No Brasil criaram-se as peças processuais espetaculares.

As filmagens, as divulgações das gravações dos depoimentos passaram a integrar o processo penal, ou seja, a soma das peças processuais mais as notícias da mídia.

Petições, termos de perícias, despachos, sentenças, reportagens espetaculares e até entrevistas de juízes fazem parte deste novo processo penal.

Uma coisa é o processo penal em si mesmo, um meio legal para um fim, absolvição ou condenação. Outra coisa é o espetáculo, a notícia, a charge, as críticas, o escárnio público, o drama, as entrevistas e as opiniões – com opiniões e fundamentos provisórios.

Alguns podem argumentar: “É um homem público, tudo deve ser divulgado”. Certíssimo.

Mas se tudo compõe o processo, há uma contradição fundamental: a pessoa pode ser absolvida na esfera penal e condenada pela mídia e pela opinião pública, mídia que, aliás, é formada por cinco impérios da comunicação, um belo oligopólio jamais visto nos países civilizados.

A mídia em diversos países da União Europeia tem, no mínimo, três opiniões diferentes. Todos falam e reciprocamente se contrapõem. Ganha o telespectador que enxerga vários pontos de vista.

Determinado programa espanhol possui cinco jornalistas polêmicos. Depois de ouvir as diversas opiniões, conclui-se que cada uma guarda alguma verdade nas versões sobre os fatos.

Hoje, no Brasil, o juiz dá entrevistas, e compromete-se antes mesmo da sentença final do processo. Em poucas palavras, pré-julga a causa junto com a mídia. Não mantém o recato nem a discrição que são fundamentais para o mister de julgar.

A imprensa é avisada pelas autoridades, buscam-se os melhores ângulos e criam-se vilões e heróis nacionais.

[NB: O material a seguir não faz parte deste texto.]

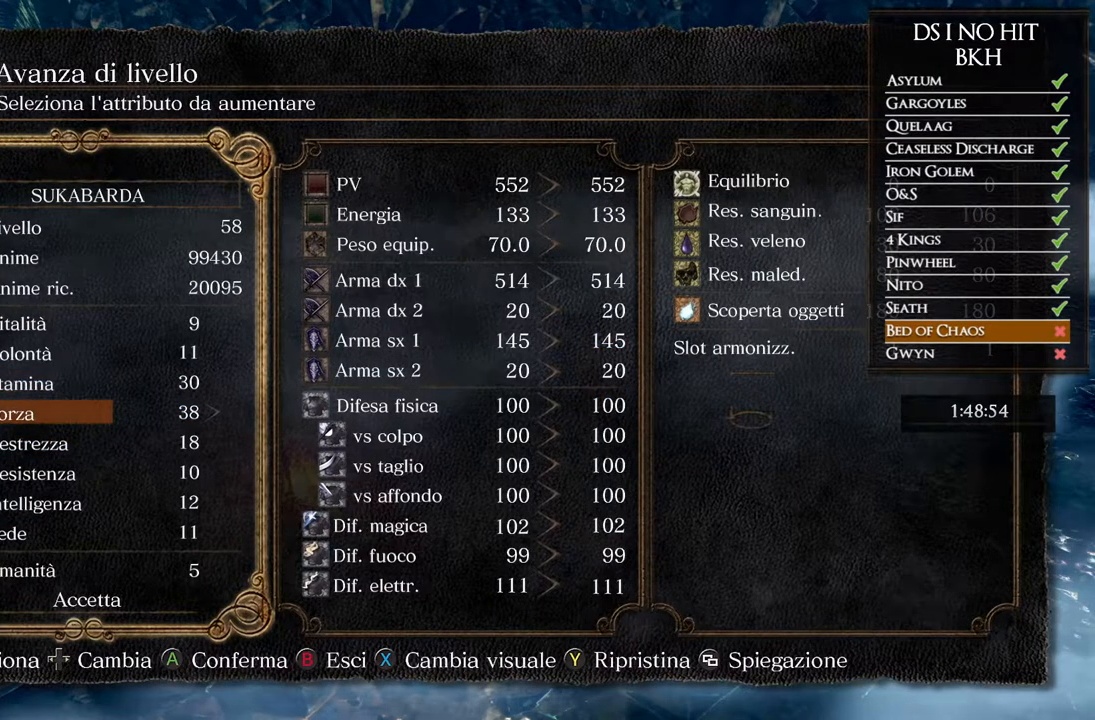
{"buttons": ["DPAD_RIGHT"], "left_stick": "center", "right_stick": "center", "button_events": [[33, "DPAD_LEFT", "up"], [133, "DPAD_RIGHT", "down"], [217, "DPAD_RIGHT", "up"], [300, "DPAD_RIGHT", "down"], [367, "DPAD_RIGHT", "up"], [433, "DPAD_RIGHT", "down"]]}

Altas autoridades do Estado e alguns segmentos das elites estão na mira de várias operações. Bravo, bravíssimo! Tem-se a sensação de que, agora sim, a justiça funciona para todos, estamos numa democracia, a mídia delira, o processo penal se expande.

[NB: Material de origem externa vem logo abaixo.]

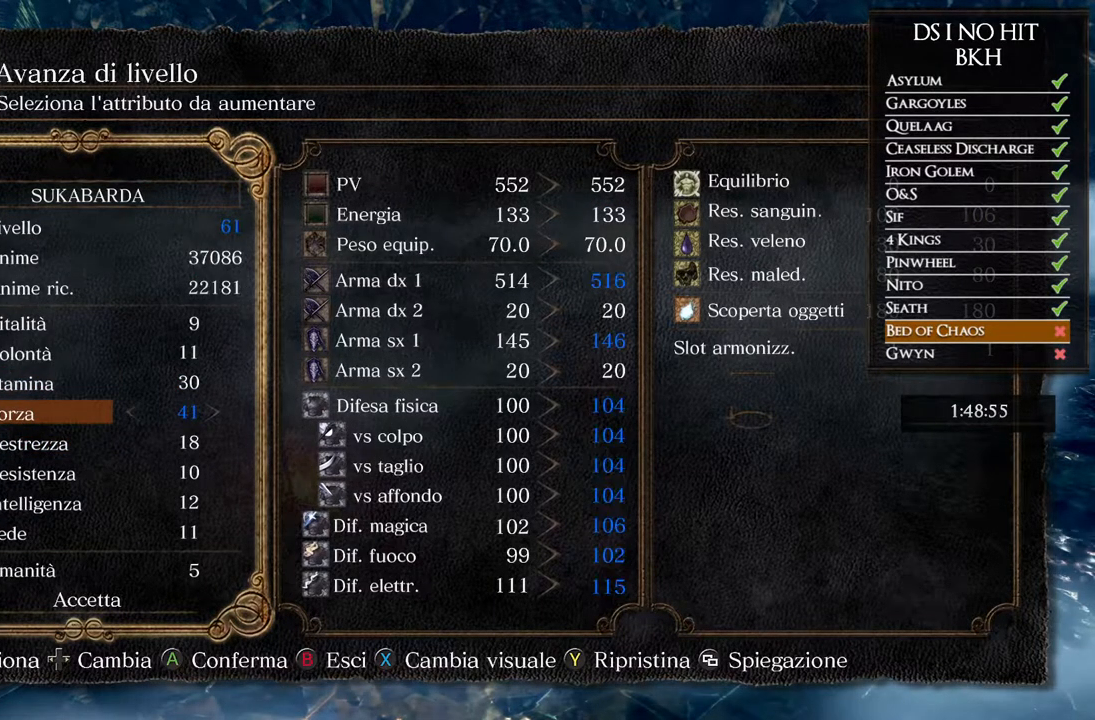
{"buttons": [], "left_stick": "center", "right_stick": "center", "button_events": [[17, "DPAD_RIGHT", "up"], [100, "DPAD_RIGHT", "down"], [167, "DPAD_RIGHT", "up"]]}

Outrora, o juiz falava apenas nos autos e os advogados não podiam opinar sobre autos que desconheciam. Os estatutos legais proíbem tais condutas. Quem liga para isto?

Todo Poder Judiciário está realmente julgando todos os corruptos – e das investigações não escapa ninguém? Ou há um cenário novelístico à caça de alguns personagens, politicamente escolhidos, para nos dar a sensação de que nenhum poderoso se livra da Justiça e da mídia, impiedosas e justiceiras?

A justiça penal brasileira precisa acertar as contas com as elites corruptas. Esta conta ainda não foi paga historicamente.

Há procedimentos constitucionais que estão sendo atropelados, mas ninguém se importa, inclusive alguns tribunais que flexibilizam princípios. Séculos de corrupção não podem esperar.

Processos lentos levam à impunidade da prescrição, a maioria escapa por este caminho, recursos e mais recursos, daí o motivo de o show continuar.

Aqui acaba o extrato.